Opinión

La vida de los otros

Lunes siete de la mañana, enciendo la radio. Titulares del día: los presupuestos, la sempiterna crónica política y la violencia de género que deja un fin de semana teñido de sangre, tres mujeres asesinadas en escasas veinticuatro horas. El comentario del presentador del informativo es escueto, “ninguna de las tres mujeres había denunciado y sin denuncia nada se puede hacer para evitar el crimen”.

A veces tengo la impresión de que incluso el espíritu crítico de mis colegas periodistas funciona a base de karmas y se utiliza el “no había denuncias previas” como una muletilla, una frase hecha como la de llame al 016, “no deja huella en su factura”. 

Cuando no se quieren analizar los problemas a fondo se intentan resolver con la simpleza. La Administración ha realizado cientos de campañas para concienciar sobre la necesidad de que las víctimas denuncien y, sin quererlo, ha provocado la lectura contraria: si la víctima no denuncia no se la puede proteger y por tanto su agresor la puede matar. Si rizamos el rizo, la víctima termina siendo la culpable por no haber denunciado a su marido, pareja o amante. Delirante.

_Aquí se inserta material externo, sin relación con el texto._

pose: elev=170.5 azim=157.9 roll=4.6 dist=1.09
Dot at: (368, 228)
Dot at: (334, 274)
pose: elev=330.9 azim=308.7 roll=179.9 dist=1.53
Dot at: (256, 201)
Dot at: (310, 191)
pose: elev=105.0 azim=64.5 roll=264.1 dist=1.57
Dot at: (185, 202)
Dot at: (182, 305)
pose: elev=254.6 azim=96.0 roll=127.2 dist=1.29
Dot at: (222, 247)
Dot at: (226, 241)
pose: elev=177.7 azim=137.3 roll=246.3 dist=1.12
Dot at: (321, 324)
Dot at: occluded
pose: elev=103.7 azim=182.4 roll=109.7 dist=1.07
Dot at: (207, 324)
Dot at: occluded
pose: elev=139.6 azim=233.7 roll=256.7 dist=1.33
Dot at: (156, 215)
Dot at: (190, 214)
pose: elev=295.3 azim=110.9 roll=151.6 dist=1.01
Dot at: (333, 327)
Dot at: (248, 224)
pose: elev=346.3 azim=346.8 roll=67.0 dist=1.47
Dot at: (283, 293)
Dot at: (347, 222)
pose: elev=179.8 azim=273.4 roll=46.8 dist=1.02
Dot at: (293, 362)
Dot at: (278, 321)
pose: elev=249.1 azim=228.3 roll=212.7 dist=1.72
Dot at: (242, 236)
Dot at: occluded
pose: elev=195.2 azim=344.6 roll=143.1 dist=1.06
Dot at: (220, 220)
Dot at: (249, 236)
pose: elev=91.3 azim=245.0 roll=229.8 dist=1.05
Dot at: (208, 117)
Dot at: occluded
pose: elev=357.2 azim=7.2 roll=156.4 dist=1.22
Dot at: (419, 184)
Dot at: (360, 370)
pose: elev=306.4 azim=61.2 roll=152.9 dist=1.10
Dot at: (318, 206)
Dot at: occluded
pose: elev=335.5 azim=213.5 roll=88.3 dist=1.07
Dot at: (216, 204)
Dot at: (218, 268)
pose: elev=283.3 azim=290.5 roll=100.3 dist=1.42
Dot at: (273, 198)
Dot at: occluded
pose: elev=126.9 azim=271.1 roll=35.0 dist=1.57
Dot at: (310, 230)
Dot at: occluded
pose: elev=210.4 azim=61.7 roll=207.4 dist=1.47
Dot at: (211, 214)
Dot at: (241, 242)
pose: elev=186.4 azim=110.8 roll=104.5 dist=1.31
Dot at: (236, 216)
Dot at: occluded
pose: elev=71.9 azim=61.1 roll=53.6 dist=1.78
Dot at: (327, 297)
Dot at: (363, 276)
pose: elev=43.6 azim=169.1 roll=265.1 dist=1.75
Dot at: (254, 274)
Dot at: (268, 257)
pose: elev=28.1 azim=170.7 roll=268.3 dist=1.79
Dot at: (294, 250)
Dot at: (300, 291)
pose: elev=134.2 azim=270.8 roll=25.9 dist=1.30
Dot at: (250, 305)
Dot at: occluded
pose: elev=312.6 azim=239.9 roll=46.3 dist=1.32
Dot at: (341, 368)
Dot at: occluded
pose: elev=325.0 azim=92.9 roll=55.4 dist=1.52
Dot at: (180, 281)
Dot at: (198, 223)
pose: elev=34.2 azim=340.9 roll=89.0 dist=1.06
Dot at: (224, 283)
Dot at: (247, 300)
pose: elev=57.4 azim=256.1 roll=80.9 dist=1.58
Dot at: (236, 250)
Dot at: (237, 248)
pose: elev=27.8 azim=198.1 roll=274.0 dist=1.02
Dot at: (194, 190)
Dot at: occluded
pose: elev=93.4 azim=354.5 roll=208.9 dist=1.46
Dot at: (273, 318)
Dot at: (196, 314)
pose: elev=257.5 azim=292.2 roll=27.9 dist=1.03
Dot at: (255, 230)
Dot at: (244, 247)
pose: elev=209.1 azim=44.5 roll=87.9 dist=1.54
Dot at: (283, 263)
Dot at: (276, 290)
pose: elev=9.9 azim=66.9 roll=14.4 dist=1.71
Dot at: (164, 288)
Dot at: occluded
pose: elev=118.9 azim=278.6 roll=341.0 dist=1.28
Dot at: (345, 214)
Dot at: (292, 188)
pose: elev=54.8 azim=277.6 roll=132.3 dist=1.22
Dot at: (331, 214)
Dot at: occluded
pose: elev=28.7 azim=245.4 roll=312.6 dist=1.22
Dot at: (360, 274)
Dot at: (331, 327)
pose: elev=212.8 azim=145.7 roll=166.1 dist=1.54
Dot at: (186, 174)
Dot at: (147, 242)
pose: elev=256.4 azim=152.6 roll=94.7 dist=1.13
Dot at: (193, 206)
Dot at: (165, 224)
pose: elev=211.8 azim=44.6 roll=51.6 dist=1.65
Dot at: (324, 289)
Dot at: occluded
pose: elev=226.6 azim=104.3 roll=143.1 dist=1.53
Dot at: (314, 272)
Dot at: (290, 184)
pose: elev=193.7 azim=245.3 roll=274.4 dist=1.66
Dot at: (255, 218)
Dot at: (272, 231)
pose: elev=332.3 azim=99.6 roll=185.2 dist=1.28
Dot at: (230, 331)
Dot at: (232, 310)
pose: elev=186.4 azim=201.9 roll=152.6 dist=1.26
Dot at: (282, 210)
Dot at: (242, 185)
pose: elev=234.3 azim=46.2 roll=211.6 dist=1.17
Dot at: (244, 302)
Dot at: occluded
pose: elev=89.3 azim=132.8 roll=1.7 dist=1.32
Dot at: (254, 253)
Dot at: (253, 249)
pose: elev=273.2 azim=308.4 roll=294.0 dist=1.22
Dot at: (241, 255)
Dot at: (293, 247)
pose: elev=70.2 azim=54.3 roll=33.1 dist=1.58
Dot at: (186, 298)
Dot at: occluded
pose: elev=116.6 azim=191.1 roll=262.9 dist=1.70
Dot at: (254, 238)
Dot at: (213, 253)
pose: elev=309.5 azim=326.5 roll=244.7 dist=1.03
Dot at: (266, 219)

¿Es justo que toda la responsabilidad de la denuncia del agresor recaiga sobre la víctima? Una mujer maltratada es una persona asustada, insegura, con su autoestima por los suelos, a veces paralizada por el miedo. Una mujer maltratada lleva tiempo sufriendo en silencio, sin ser capaz de decírselo a su propia familia, es una mujer avergonzada y que en muchas ocasiones se siente culpable. La mujer que sufre violencia de género casi siempre cree que el maltrato va a pasar, que él va a cambiar y dejará de pegarle. ¿Y es a esa mujer paralizada por el terror a quien le exigimos que vaya a la Guardia Civil o a la Policía y presente una denuncia contra su marido, pareja, contra el padre de sus hijos?

No podemos resignarnos a que la única fórmula para prevenir esta lacra social sea que la maltratada denuncie. En la gran mayoría de los casos el asesinato es el último acto de una cadena interminable de acoso y violencia. Casi siempre existen indicios, señales que el entorno familiar percibe a pesar de que la víctima lo esconda. El silencio de la familia, de los amigos, de los vecinos se convierte en el cómplice del verdugo.

Debemos cambiar la arraigada tradición de no inmiscuirnos en los asuntos ajenos, de no entrar en la vida de los otros. No podemos taparnos los oídos a los golpes en la casa de los vecinos, no podemos mirar para otro lado ante la violencia cotidiana, mañana puede ser su hija, su hermana... ¿Qué hará usted entonces?